WHAT YOU SHOULD DO -> In the reader letters about playing YouTube videos on older Macs, what frame rate did the overclocked Beige G3 reach when playing the videos in VLC?
[[ DOCUMENT TEXT, beginning ]]
That’s a whole area I hope to find the time to investigate this year with my aging G3 and G4 Power Macs.
From Mike Richardson:
I read your article about YouTube videos.
I remember I used to have a Beige G3 setup with Panther on it. It was your most basic 233 MHz model, but I had upgraded it with more RAM and a better hard drive, and even overclocked the CPU to 300 MHz. I used YouTube running in Safari as a benchmark. The overclock got me from 2 fps to maybe 3 fps.
What helped tremendously though is VLC. What you do is, paste the YouTube video URL into http://keepvid.com/ and get a download link. Control-click the link and copy to clipboard. Now launch VLC, press Command-N, paste in the URL, and click OK. The video will play in VLC with a much greater FPS than YouTube will ever give you on their site. On the Beige G3 I got at least 15-20 fps with the overclock, and I’m sure on a B&W G3 or low end G4 it would be full rate.
Thanks for the tip. I’ve just installed VLC on the Blue & White and tried it. In a word: Wow! I’m streaming it at double default size, and it looks beautiful. It’s too bad there’s not an easier way to get to the YouTube videos.
Of all the suggestions from readers, this is by far the best for viewing YouTube. Thanks again!
Just a quick reply to Flynn Miller’s question regarding YouTube Videos on older Macs.
The video codec built into the Flash plugin is not optimized, thus hogging the CPU on fast Macs and producing choppy video on slow Macs.
The workaround is to use VLC: The Flash plugin downloads the YouTube video to a temporary file. Just pause the Flash video player in the browser and wait until the video has been downloaded completely. Then, open the temporary file in VLC. E.g., in a Terminal window, type:
open -a /Applications/VLC.app /var/tmp/folders.$UID/TemporaryItems/FlashTmp0
The shell will automatically replace the variable $UID with your user id. Usually this will be 501.
[[ DOCUMENT TEXT, end ]]
[[ DATA EXTRACT, beginning ]]
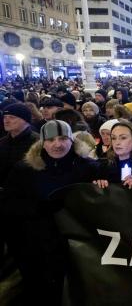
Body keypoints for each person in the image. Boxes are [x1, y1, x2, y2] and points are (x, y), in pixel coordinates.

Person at [1, 120, 98, 305]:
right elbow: (8, 204)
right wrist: (37, 209)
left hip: (77, 247)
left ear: (72, 140)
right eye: (51, 139)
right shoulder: (24, 170)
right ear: (42, 142)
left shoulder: (88, 167)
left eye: (63, 139)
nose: (57, 144)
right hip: (35, 246)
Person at [0, 103, 39, 186]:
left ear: (25, 120)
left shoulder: (37, 142)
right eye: (5, 117)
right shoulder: (3, 142)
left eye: (12, 117)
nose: (6, 121)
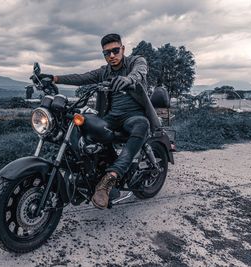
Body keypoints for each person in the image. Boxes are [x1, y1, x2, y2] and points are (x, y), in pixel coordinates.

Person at [32, 33, 161, 209]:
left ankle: (110, 178)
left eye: (115, 51)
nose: (112, 56)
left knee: (141, 125)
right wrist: (53, 78)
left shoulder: (136, 62)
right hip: (111, 117)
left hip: (134, 116)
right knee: (84, 122)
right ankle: (89, 171)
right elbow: (81, 78)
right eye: (107, 53)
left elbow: (139, 73)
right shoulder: (104, 72)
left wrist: (127, 79)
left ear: (122, 49)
[[ DATA EXTRACT, end ]]
SOLUTION FOR THIS PROBLEM -> At least 15-20 fps.